[Items in a dataset]
-- BEGIN --

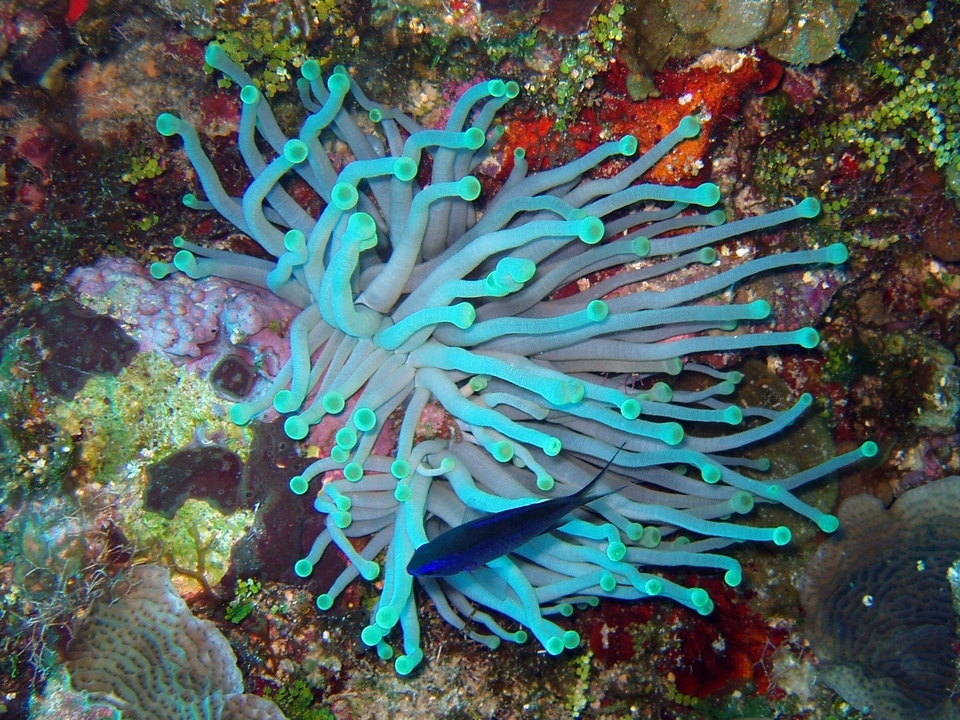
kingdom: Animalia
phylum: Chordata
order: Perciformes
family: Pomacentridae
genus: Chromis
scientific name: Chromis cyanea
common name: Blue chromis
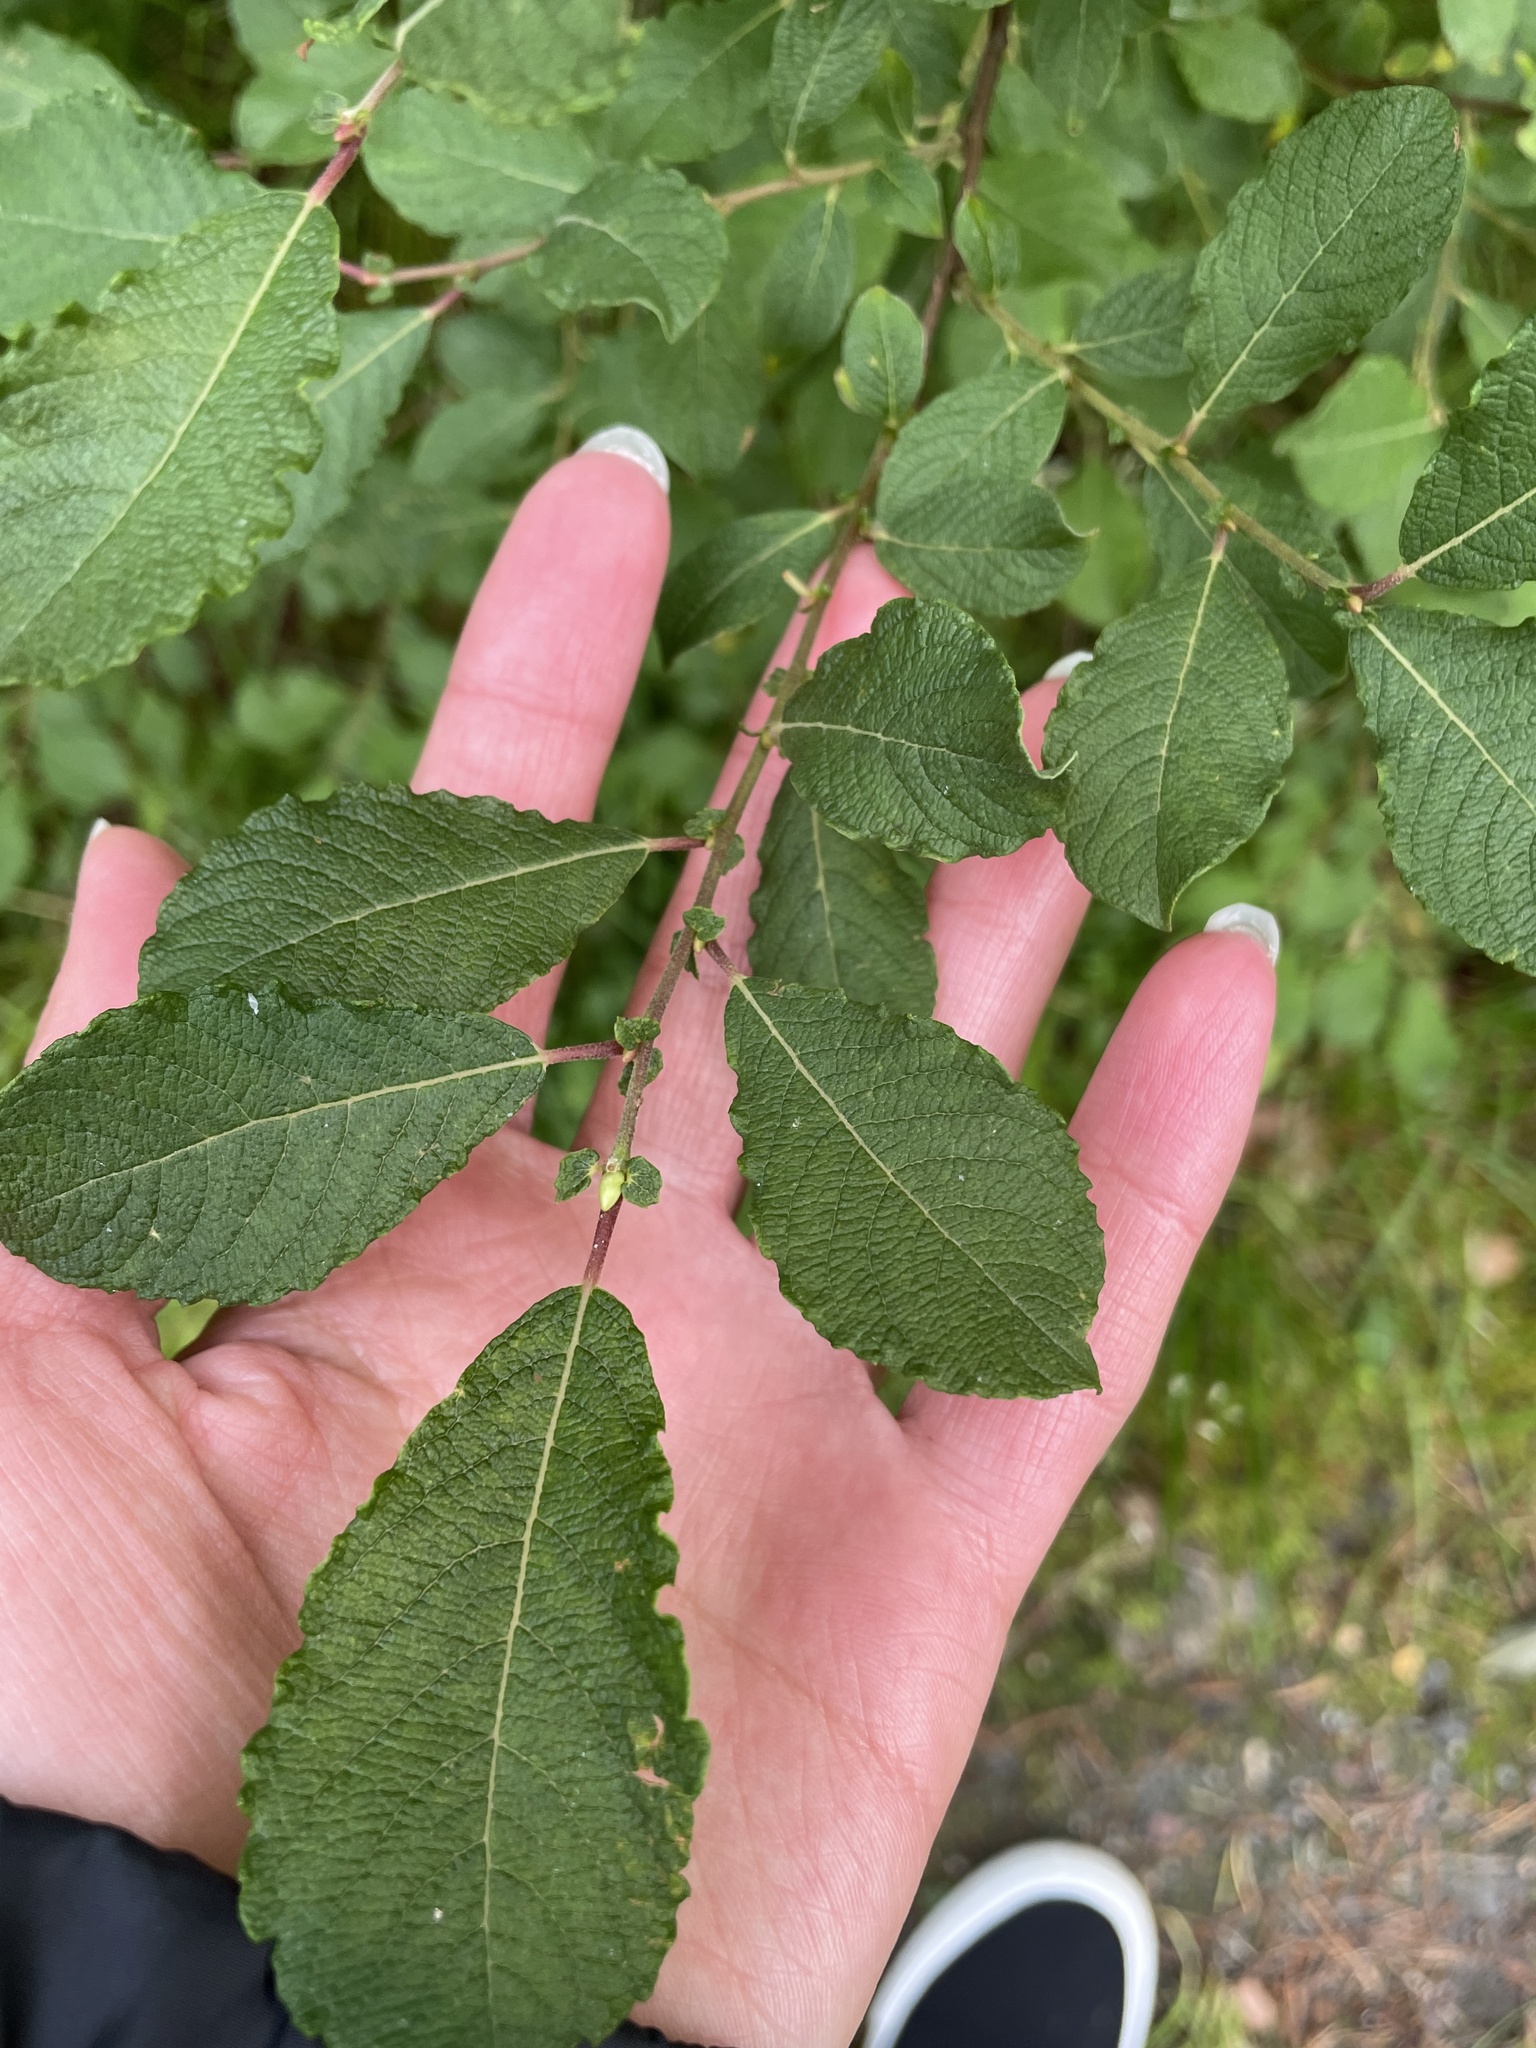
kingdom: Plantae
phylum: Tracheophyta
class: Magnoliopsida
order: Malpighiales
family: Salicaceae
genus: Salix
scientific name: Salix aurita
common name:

-- END --

OBJECTIVE:
Copy every line of the items above word for word, leaving out the pictures.

RESULT OF THE EXERCISE:
kingdom: Animalia
phylum: Chordata
order: Perciformes
family: Pomacentridae
genus: Chromis
scientific name: Chromis cyanea
common name: Blue chromis
kingdom: Plantae
phylum: Tracheophyta
class: Magnoliopsida
order: Malpighiales
family: Salicaceae
genus: Salix
scientific name: Salix aurita
common name:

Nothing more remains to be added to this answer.